Does anyone have any experience of doing this?

Basically DH lost his SA Citizenship when he became naturalized in the UK 9 years ago.....we didn't do our research properly!

Now we want to return. We have a letter saying that if we move back to SA he can apply for his citizenship straight away. How long does this take? Our agent told us 2 years! What rights would he have whilst the applicaiton is going through?

The main issue is that we don't want to move back without him having work in place. Does he have any permenant residency right there? I'm assuming he does as he can apply for citizenship directly but our migration agent says no. Does he have any work rights or would he be counted as a foreigner? and therefore need sponsorship?

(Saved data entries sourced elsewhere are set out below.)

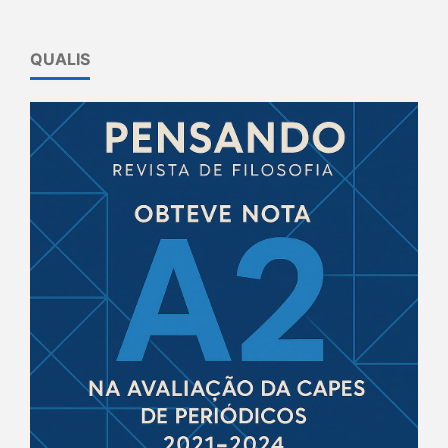
QUALIS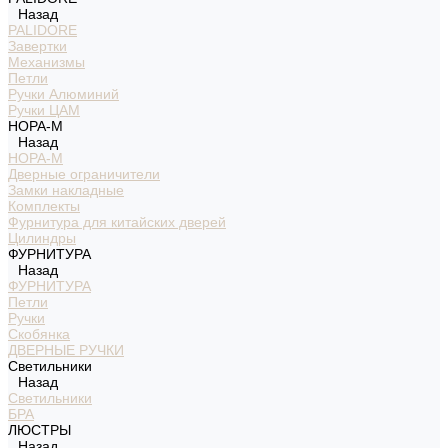
Назад
PALIDORE
Завертки
Механизмы
Петли
Ручки Алюминий
Ручки ЦАМ
НОРА-М
Назад
НОРА-М
Дверные ограничители
Замки накладные
Комплекты
Фурнитура для китайских дверей
Цилиндры
ФУРНИТУРА
Назад
ФУРНИТУРА
Петли
Ручки
Скобянка
ДВЕРНЫЕ РУЧКИ
Светильники
Назад
Светильники
БРА
ЛЮСТРЫ
Назад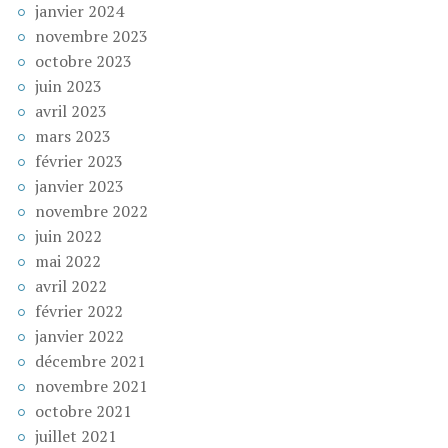
janvier 2024
novembre 2023
octobre 2023
juin 2023
avril 2023
mars 2023
février 2023
janvier 2023
novembre 2022
juin 2022
mai 2022
avril 2022
février 2022
janvier 2022
décembre 2021
novembre 2021
octobre 2021
juillet 2021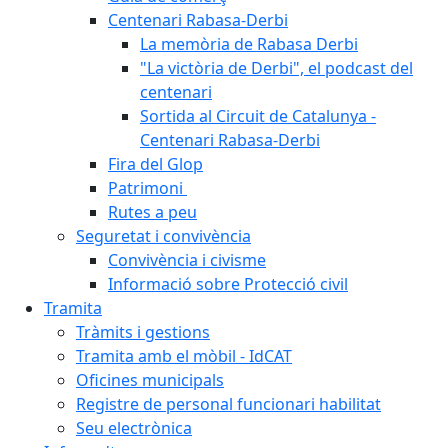
Centenari Rabasa-Derbi
La memòria de Rabasa Derbi
"La victòria de Derbi", el podcast del
centenari
Sortida al Circuit de Catalunya -
Centenari Rabasa-Derbi
Fira del Glop
Patrimoni
Rutes a peu
Seguretat i convivència
Convivència i civisme
Informació sobre Protecció civil
Tramita
Tràmits i gestions
Tramita amb el mòbil - IdCAT
Oficines municipals
Registre de personal funcionari habilitat
Seu electrònica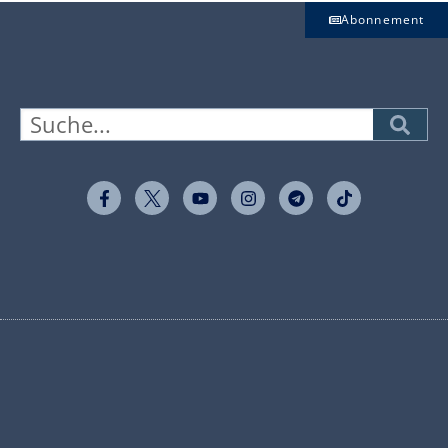
Abonnement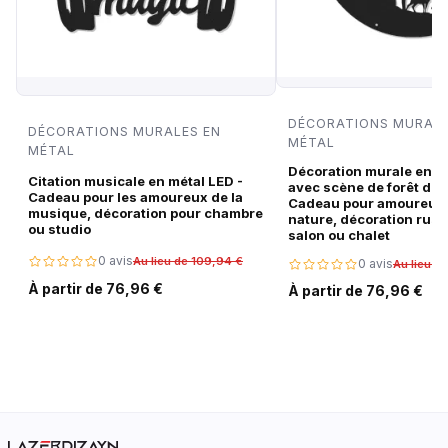
DÉCORATIONS MURALE
DÉCORATIONS MURALES EN
MÉTAL
MÉTAL
Décoration murale en m
Citation musicale en métal LED -
avec scène de forêt de c
Cadeau pour les amoureux de la
Cadeau pour amoureux 
musique, décoration pour chambre
nature, décoration rust
ou studio
salon ou chalet
0 avis
Au lieu de 109,94 €
0 avis
Au lieu d
À partir de 76,96 €
À partir de 76,96 €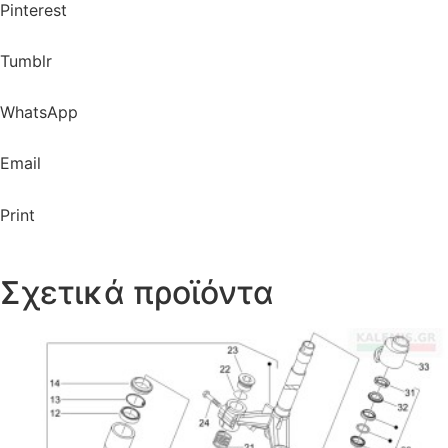
Pinterest
Tumblr
WhatsApp
Email
Print
Σχετικά προϊόντα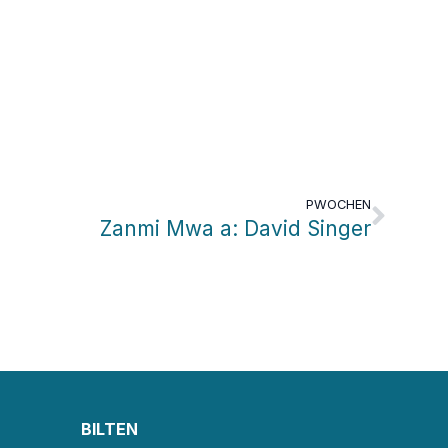
PWOCHEN
Zanmi Mwa a: David Singer
BILTEN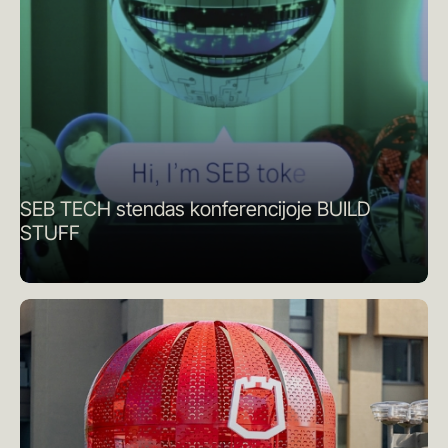
SEB TECH stendas konferencijoje BUILD
STUFF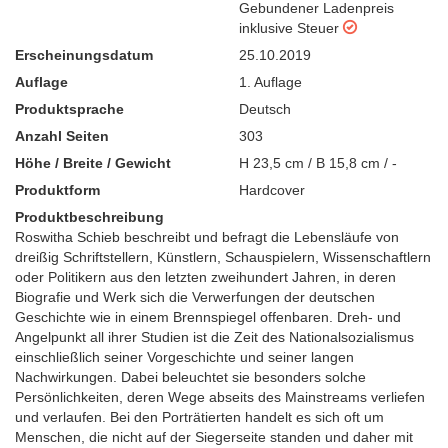
Gebundener Ladenpreis
inklusive Steuer
Erscheinungsdatum
25.10.2019
Auflage
1. Auflage
Produktsprache
Deutsch
Anzahl Seiten
303
Höhe / Breite / Gewicht
H 23,5 cm / B 15,8 cm / -
Produktform
Hardcover
Produktbeschreibung
Roswitha Schieb beschreibt und befragt die Lebensläufe von
dreißig Schriftstellern, Künstlern, Schauspielern, Wissenschaftlern
oder Politikern aus den letzten zweihundert Jahren, in deren
Biografie und Werk sich die Verwerfungen der deutschen
Geschichte wie in einem Brennspiegel offenbaren. Dreh- und
Angelpunkt all ihrer Studien ist die Zeit des Nationalsozialismus
einschließlich seiner Vorgeschichte und seiner langen
Nachwirkungen. Dabei beleuchtet sie besonders solche
Persönlichkeiten, deren Wege abseits des Mainstreams verliefen
und verlaufen. Bei den Porträtierten handelt es sich oft um
Menschen, die nicht auf der Siegerseite standen und daher mit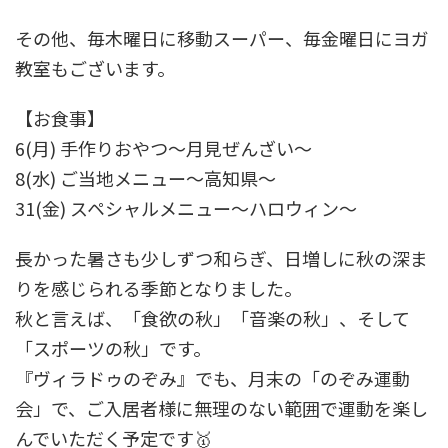
その他、毎木曜日に移動スーパー、毎金曜日にヨガ
教室もございます。
【お食事】
6(月) 手作りおやつ～月見ぜんざい～
8(水) ご当地メニュー～高知県～
31(金) スペシャルメニュー～ハロウィン～
長かった暑さも少しずつ和らぎ、日増しに秋の深ま
りを感じられる季節となりました。
秋と言えば、「食欲の秋」「音楽の秋」、そして
「スポーツの秋」です。
『ヴィラドゥのぞみ』でも、月末の「のぞみ運動
会」で、ご入居者様に無理のない範囲で運動を楽し
んでいただく予定です🥇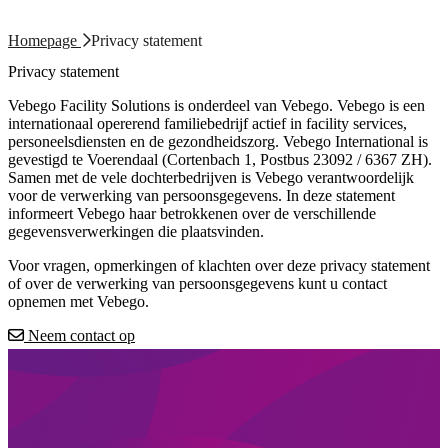
Homepage
Privacy statement
Privacy statement
Vebego Facility Solutions is onderdeel van Vebego. Vebego is een
internationaal opererend familiebedrijf actief in facility services,
personeelsdiensten en de gezondheidszorg. Vebego International is
gevestigd te Voerendaal (Cortenbach 1, Postbus 23092 / 6367 ZH).
Samen met de vele dochterbedrijven is Vebego verantwoordelijk
voor de verwerking van persoonsgegevens. In deze statement
informeert Vebego haar betrokkenen over de verschillende
gegevensverwerkingen die plaatsvinden.
Voor vragen, opmerkingen of klachten over deze privacy statement
of over de verwerking van persoonsgegevens kunt u contact
opnemen met Vebego.
Neem contact op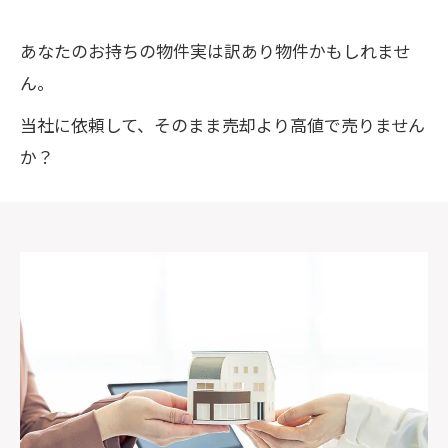
あなたのお持ちの物件実は訳あり物件かもしれませ
ん。
当社に依頼して、そのまま売却より高値で売りません
か？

The migration people suggests he applies for perm residency as somene that was born in SA (which can take 18 months) before we go over.

However we are concerned that if he starts this process and we end up going over before he has received his PR visa, that he will have his ability to apply directly for citizenship as soon as we return back.

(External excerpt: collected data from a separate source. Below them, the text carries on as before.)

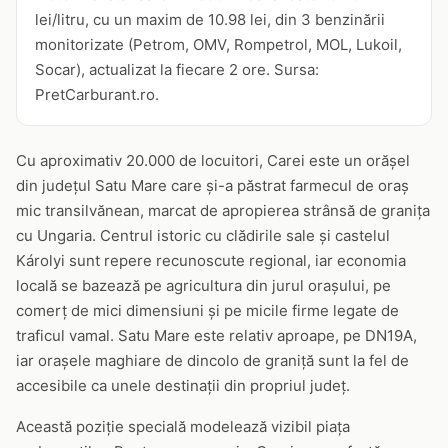
lei/litru, cu un maxim de 10.98 lei, din 3 benzinării
monitorizate (Petrom, OMV, Rompetrol, MOL, Lukoil,
Socar), actualizat la fiecare 2 ore. Sursa:
PretCarburant.ro.
Cu aproximativ 20.000 de locuitori, Carei este un orășel
din județul Satu Mare care și-a păstrat farmecul de oraș
mic transilvănean, marcat de apropierea strânsă de granița
cu Ungaria. Centrul istoric cu clădirile sale și castelul
Károlyi sunt repere recunoscute regional, iar economia
locală se bazează pe agricultura din jurul orașului, pe
comerț de mici dimensiuni și pe micile firme legate de
traficul vamal. Satu Mare este relativ aproape, pe DN19A,
iar orașele maghiare de dincolo de graniță sunt la fel de
accesibile ca unele destinații din propriul județ.
Această poziție specială modelează vizibil piața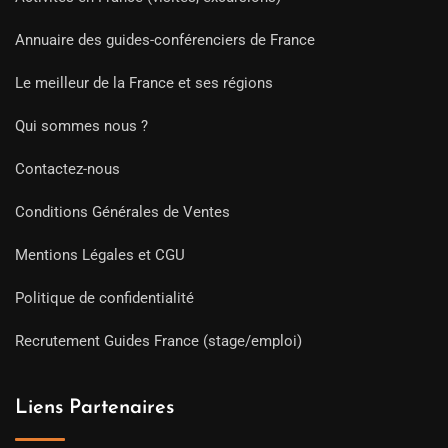
Annuaire des guides-conférenciers de France
Le meilleur de la France et ses régions
Qui sommes nous ?
Contactez-nous
Conditions Générales de Ventes
Mentions Légales et CGU
Politique de confidentialité
Recrutement Guides France (stage/emploi)
Liens Partenaires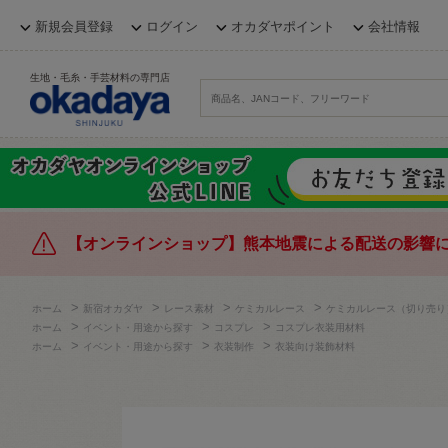
新規会員登録
ログイン
オカダヤポイント
会社情報
生地・毛糸・手芸材料の専門店
【オンラインショップ】熊本地震による配送の影響
>
>
>
>
ホーム
新宿オカダヤ
レース素材
ケミカルレース
ケミカルレース（切り売り
>
>
>
ホーム
イベント・用途から探す
コスプレ
コスプレ衣装用材料
>
>
>
ホーム
イベント・用途から探す
衣装制作
衣装向け装飾材料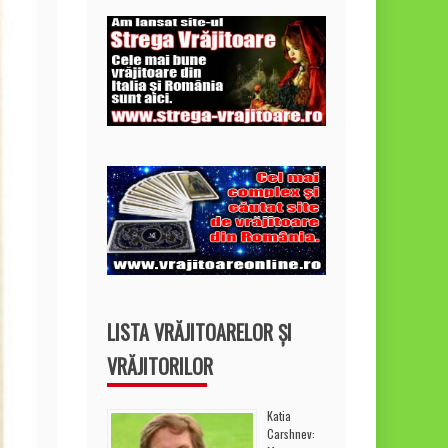
LISTA VRĂJITOARELOR ȘI
VRĂJITORILOR
Katia
Carshnev: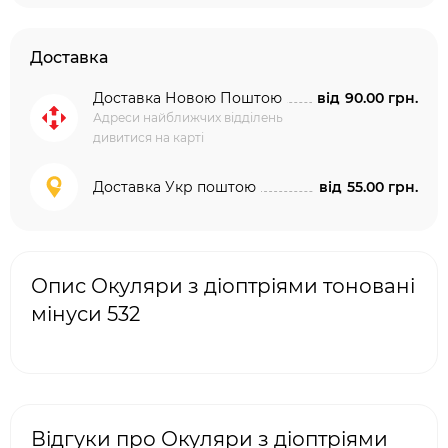
Доставка
Доставка Новою Поштою
від
90.00 грн.
Адреси найближчих відділень
дивитися на карті
Доставка Укр поштою
від
55.00 грн.
Опис Окуляри з діоптріями тоновані
мінуси 532
Відгуки про Окуляри з діоптріями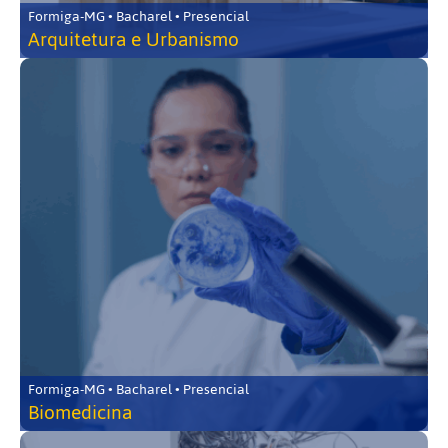
Formiga-MG • Bacharel • Presencial
Arquitetura e Urbanismo
Formiga-MG • Bacharel • Presencial
Biomedicina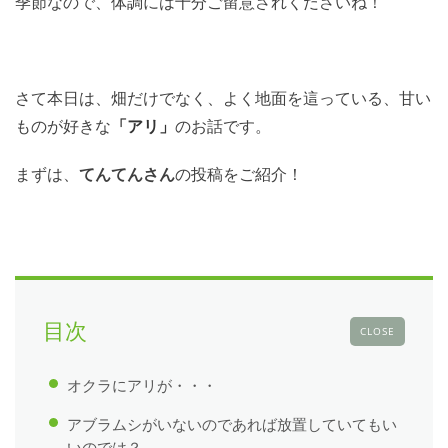
季節なので、体調には十分ご留意されくださいね！
さて本日は、畑だけでなく、よく地面を這っている、甘い
ものが好きな
「アリ」
のお話です。
まずは、
てんてんさん
の投稿をご紹介！
目次
CLOSE
オクラにアリが・・・
アブラムシがいないのであれば放置していてもい
いのでは？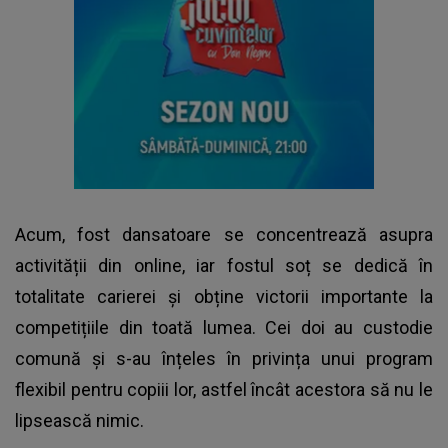
Acum, fost dansatoare se concentrează asupra
activității din online, iar fostul soț se dedică în
totalitate carierei și obține victorii importante la
competițiile din toată lumea. Cei doi au custodie
comună și s-au înțeles în privința unui program
flexibil pentru copiii lor, astfel încât acestora să nu le
lipsească nimic.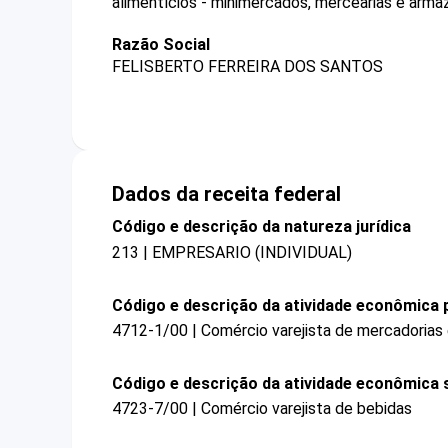
alimentícios - minimercados, mercearias e arma
Razão Social
FELISBERTO FERREIRA DOS SANTOS
Dados da receita federal
Código e descrição da natureza jurídica
213 | EMPRESARIO (INDIVIDUAL)
Código e descrição da atividade econômica p
4712-1/00 | Comércio varejista de mercadorias
Código e descrição da atividade econômica 
4723-7/00 | Comércio varejista de bebidas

Any advice would be greatfully received as I'm affraid I take the advice from migration agents with a big pinch of salt. 

Thanks in advance


----------



## Johanna (Apr 13, 2009)

From Wikipedia:

Dual nationality

Prior to 2004, South Africa in principle did not recognise the multiple citizenship of its nationals unless the citizen applied for an exemption or permission letter under a 1995 law permitting South African citizens to travel using foreign passports.

Since 2004, South African dual nationals may travel without hindrance as long as they enter and leave South Africa on their South African passports. Dual nationals may petition for temporary, emergency or "permanent" South African passports for this purpose.

However, a South African citizen who by a formal and voluntary act acquires the citizenship of another country, automatically loses his or her South African citizenship unless they apply for, and receive permission to retain their South African citizenship before acquiring the citizenship of another country.[1]

South African citizens under the age of eighteen (18) years are exempt and do not require permission as long as they acquire the foreign citizenship before their eighteen (18th) birthday. They automatically retain their South African citizenship for life unless; once they have reached the age of 18 and they then wish to acquire a further foreign citizenship. They will then have to apply for prior permission to retain their South African citizenship - failing to do so, they will automatically lose their South African citizenship.


----------